◆ **Exercise details**
A faithful copy of all the data is required; pictures should not be included.

◆ **Task material**
= Beginning of Section =

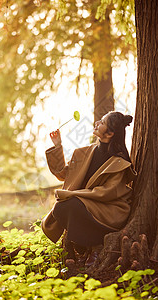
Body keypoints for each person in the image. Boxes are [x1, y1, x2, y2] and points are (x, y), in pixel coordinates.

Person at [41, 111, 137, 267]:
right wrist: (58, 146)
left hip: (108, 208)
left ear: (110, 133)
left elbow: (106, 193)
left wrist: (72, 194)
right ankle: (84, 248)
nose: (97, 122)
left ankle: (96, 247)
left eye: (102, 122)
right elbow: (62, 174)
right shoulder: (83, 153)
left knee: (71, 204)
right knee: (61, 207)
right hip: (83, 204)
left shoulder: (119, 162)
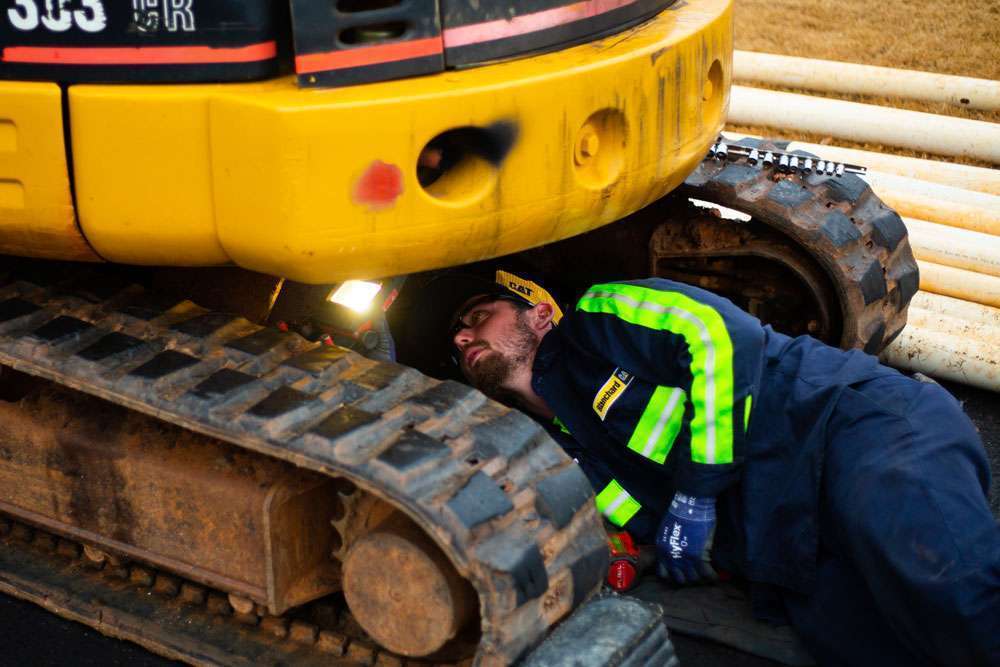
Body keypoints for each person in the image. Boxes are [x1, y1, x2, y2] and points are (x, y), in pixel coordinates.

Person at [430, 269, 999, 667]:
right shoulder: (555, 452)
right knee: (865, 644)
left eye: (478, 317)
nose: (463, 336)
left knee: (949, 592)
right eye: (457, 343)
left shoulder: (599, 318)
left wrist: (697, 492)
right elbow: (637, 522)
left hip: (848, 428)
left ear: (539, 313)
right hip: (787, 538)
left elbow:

= End of Section =

◆ **Solution for this problem**
Body keypoints for each person in the image. Boxes are [x1, y1, x2, y2] and points are (x, y), in pixel coordinates.

Person at [41, 111, 137, 267]:
right wrist: (58, 146)
left hip: (108, 208)
left ear: (110, 133)
left elbow: (106, 193)
left wrist: (72, 194)
right ankle: (84, 248)
nose: (97, 122)
left ankle: (96, 247)
left eye: (102, 122)
right elbow: (62, 174)
right shoulder: (83, 153)
left knee: (71, 204)
right knee: (61, 207)
right hip: (83, 204)
left shoulder: (119, 162)
Body keypoints for each person in the image. Boxes are [x1, y1, x2, y2] and points are (x, y), in pixel coordinates.

Person at [430, 269, 999, 667]:
right shoulder: (555, 452)
right knee: (865, 644)
left eye: (478, 317)
nose: (463, 336)
left knee: (949, 592)
right eye: (457, 343)
left shoulder: (599, 318)
left wrist: (697, 492)
right elbow: (637, 522)
left hip: (848, 428)
left ear: (539, 313)
right hip: (787, 538)
left elbow:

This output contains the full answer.